Member of Odisha Legislative Assembly
- In office 23 May 2019 – 04 jun 2024
- Preceded by: Debashish Samantaray
- Succeeded by: Sofia Firdous
- Constituency: Barabati-Cuttack

Personal details
- Born: 3 July 1965 (age 61)
- Party: INC
- Spouse: Firdousia Bano
- Parent: Mohamed Nayeem (father)
- Alma mater: Orissa Engineering College, Bhubaneswar
- Profession: Politician

= Mohammed Moquim =

Indian politician (born 1965)

Mohammed Moquim (born 3 July 1965) is an Indian politician expelled from INC. He was a member of the Odisha Legislative Assembly from Barabati-Cuttack. However later the Orissa High Court annulled the election of Congress MLA Mohammed Moquim from the Cuttack-Barabati Assembly constituency.
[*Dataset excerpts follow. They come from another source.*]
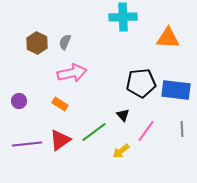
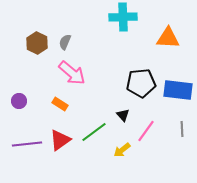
pink arrow: rotated 52 degrees clockwise
blue rectangle: moved 2 px right
yellow arrow: moved 1 px right, 1 px up
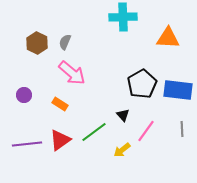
black pentagon: moved 1 px right, 1 px down; rotated 24 degrees counterclockwise
purple circle: moved 5 px right, 6 px up
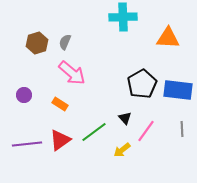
brown hexagon: rotated 15 degrees clockwise
black triangle: moved 2 px right, 3 px down
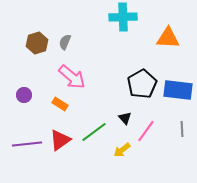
pink arrow: moved 4 px down
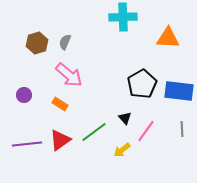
pink arrow: moved 3 px left, 2 px up
blue rectangle: moved 1 px right, 1 px down
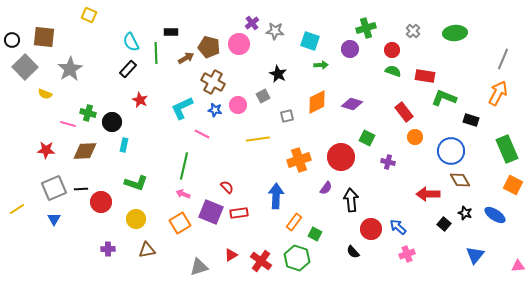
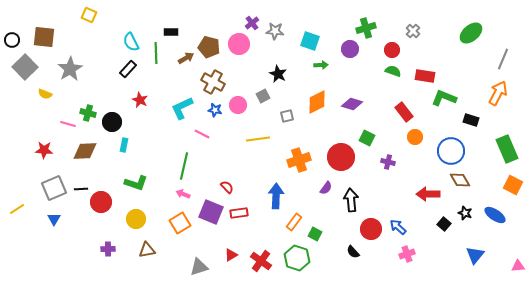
green ellipse at (455, 33): moved 16 px right; rotated 35 degrees counterclockwise
red star at (46, 150): moved 2 px left
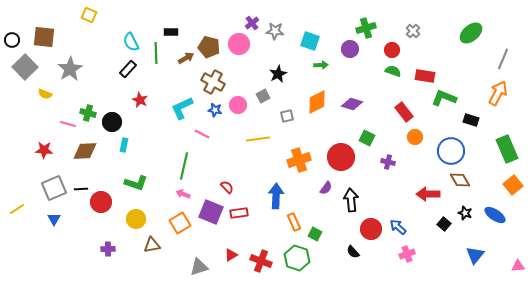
black star at (278, 74): rotated 18 degrees clockwise
orange square at (513, 185): rotated 24 degrees clockwise
orange rectangle at (294, 222): rotated 60 degrees counterclockwise
brown triangle at (147, 250): moved 5 px right, 5 px up
red cross at (261, 261): rotated 15 degrees counterclockwise
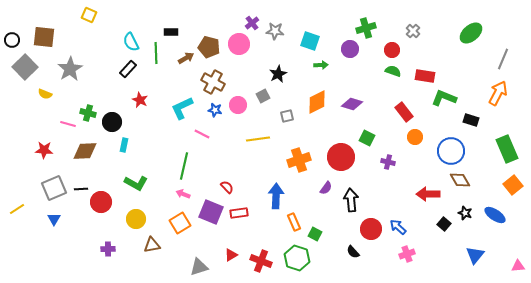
green L-shape at (136, 183): rotated 10 degrees clockwise
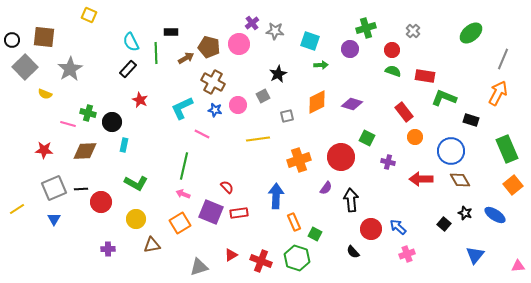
red arrow at (428, 194): moved 7 px left, 15 px up
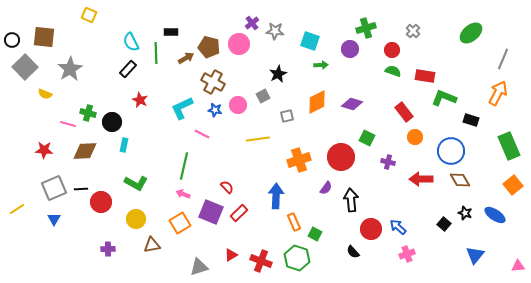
green rectangle at (507, 149): moved 2 px right, 3 px up
red rectangle at (239, 213): rotated 36 degrees counterclockwise
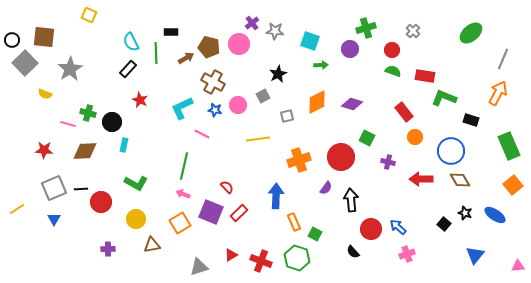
gray square at (25, 67): moved 4 px up
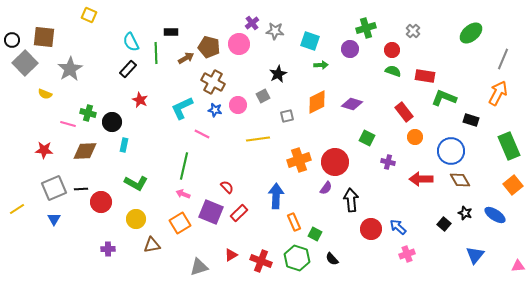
red circle at (341, 157): moved 6 px left, 5 px down
black semicircle at (353, 252): moved 21 px left, 7 px down
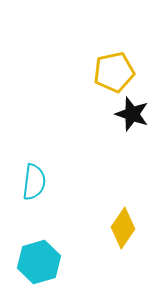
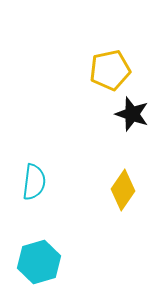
yellow pentagon: moved 4 px left, 2 px up
yellow diamond: moved 38 px up
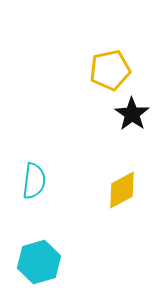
black star: rotated 16 degrees clockwise
cyan semicircle: moved 1 px up
yellow diamond: moved 1 px left; rotated 27 degrees clockwise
Oweing to multiple fraud cases and some criminal convictions, he was disqualified to content elections in 2024.

== Personal life ==
Moquim is from Lalbag, Cuttack district. His father's name is Mohammed Nayeem. He is married to Firdousia Bano and has 2 daughters namely Sofia Firdous and Nayeema Tazeen. He passed BE From Orissa Engineering College in 1990. He owns Metro Group which is intoConstruction and Real estate business in Odisha.

==Career==
He contested 2019 Odisha Legislative Assembly election from Barabati-Cuttack Vidhan Sabha and won the seat on 23 May 2019.

== Controversies ==
In 2024, Supreme Court of India convicted him in Odisha Rural Housing & Development Corporation loan fraud case and thus making him ineligible to contest in 2024 Odisha Legislative Assembly election.